Paul Crichton about "Just Another War – How I Survived the Siege of Leningrad" (Davies)
Just Another War by Luise Davies, London: Kiener Press, 2018
In this short and moving memoir Luise Davies has set down her childhood recollections of the siege of Leningrad and her escape from the city to Krasnodar, in the Caucusus, and then, via Frankfurt, Hamburg and Muenster, to Ilford in East London.
She has an eye for vivid details, and notes, for instance, that her mother put a tin bath on the windowsill to wash her, so that both of them could enjoy the view of the River Neva; or that when people were starving during the siege, all the cats and dogs soon disappeared and some people boiled leather belts to make soup.
The book is filled with tragedy: her mother ate little so that Luise could have a little more to eat, giving her life to save her daughter’s. One day Luise came back from school and found her mother sitting, leaning against the fireplace, dead. The last glimpse she got of her mother was when her father was dragging her corpse away on a sledge, her legs and feet dangling in the snow. She was buried in a mass grave.
Her father was the one who organized her escape from the city, first on an overloaded carriage pulled by a malnourished horse over the frozen Lake Lagoda, and then on cattle trucks going south. He did so knowing that he would probably never see her again. He died of starvation some time later.

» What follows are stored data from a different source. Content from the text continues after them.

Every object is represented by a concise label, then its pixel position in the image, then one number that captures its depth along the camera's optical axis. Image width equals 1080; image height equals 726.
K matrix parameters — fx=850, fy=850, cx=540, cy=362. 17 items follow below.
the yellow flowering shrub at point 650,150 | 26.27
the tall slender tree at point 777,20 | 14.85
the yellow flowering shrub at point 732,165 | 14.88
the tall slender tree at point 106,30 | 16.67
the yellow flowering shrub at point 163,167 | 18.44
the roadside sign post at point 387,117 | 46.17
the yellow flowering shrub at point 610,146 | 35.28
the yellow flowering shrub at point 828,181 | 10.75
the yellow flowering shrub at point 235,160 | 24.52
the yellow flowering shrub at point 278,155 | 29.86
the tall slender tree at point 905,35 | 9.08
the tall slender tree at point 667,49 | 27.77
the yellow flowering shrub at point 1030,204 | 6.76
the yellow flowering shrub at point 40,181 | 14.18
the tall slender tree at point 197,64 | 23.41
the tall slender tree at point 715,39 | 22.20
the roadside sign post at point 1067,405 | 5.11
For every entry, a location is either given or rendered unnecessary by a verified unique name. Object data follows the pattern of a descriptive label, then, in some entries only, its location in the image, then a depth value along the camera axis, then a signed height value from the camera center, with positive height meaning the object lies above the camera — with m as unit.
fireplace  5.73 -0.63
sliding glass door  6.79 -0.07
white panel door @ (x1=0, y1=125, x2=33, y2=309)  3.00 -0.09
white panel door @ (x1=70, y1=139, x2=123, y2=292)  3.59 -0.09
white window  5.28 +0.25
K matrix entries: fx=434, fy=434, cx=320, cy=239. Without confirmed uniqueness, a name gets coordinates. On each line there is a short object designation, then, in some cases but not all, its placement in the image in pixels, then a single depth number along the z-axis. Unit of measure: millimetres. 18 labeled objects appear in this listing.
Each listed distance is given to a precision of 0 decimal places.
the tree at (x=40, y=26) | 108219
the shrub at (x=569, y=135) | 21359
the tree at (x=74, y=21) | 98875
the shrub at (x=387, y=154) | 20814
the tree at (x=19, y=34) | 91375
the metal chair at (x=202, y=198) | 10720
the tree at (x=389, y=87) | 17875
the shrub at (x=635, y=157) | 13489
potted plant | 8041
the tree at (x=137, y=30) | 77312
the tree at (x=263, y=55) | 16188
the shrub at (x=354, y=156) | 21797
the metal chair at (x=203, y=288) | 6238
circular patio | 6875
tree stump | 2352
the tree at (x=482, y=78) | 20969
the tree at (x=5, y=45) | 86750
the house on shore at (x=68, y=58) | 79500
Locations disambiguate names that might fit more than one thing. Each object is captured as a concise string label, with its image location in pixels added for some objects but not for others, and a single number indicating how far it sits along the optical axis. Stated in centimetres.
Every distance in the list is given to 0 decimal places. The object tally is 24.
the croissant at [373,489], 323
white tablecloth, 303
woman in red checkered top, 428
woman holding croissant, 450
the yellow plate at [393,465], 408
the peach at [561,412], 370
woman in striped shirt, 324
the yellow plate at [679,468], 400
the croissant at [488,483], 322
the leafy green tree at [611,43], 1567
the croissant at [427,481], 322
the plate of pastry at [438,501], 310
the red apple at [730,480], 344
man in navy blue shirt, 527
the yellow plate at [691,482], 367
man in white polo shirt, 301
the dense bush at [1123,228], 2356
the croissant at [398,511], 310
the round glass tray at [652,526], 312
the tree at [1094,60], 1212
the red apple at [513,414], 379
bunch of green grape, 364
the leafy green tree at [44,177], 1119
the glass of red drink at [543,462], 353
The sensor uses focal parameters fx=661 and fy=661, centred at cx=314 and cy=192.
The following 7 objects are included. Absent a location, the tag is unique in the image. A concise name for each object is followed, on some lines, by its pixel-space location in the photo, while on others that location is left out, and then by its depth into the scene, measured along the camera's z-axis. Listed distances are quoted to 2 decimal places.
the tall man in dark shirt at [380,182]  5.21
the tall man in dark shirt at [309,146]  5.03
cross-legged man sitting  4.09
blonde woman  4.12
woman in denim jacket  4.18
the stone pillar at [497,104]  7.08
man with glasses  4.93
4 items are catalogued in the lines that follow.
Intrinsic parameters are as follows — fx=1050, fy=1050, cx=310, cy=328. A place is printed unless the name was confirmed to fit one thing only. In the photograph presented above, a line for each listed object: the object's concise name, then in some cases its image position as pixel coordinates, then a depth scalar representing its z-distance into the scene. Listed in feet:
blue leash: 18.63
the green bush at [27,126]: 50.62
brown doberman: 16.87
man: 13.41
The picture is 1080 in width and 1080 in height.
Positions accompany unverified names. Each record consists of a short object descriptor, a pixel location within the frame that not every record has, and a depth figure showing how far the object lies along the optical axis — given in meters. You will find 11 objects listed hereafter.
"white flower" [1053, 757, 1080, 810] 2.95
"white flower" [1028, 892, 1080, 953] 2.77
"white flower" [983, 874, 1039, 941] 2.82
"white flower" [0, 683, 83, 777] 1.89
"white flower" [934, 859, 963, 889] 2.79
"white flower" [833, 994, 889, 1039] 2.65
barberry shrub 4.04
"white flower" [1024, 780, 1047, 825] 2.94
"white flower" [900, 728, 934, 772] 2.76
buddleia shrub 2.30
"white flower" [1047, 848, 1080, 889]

But there is resilience as well as tragedy. She describes how she managed to survive the flight from Leningrad despite being severely malnourished herself, was able to make contact with her mother’s family in Hamburg, met her husband-to-be, an English soldier, there, and eventually arrived in East London.
This book is accompanied by photos of Luise’s family and of Leningrad then and St Petersburg now, and a map showing the route she took across Europe. It not only contains an engaging and compelling account of her childhood memories of living through the siege of Leningrad, and how she was able to escape, but constitutes an important historical document of these terrible times.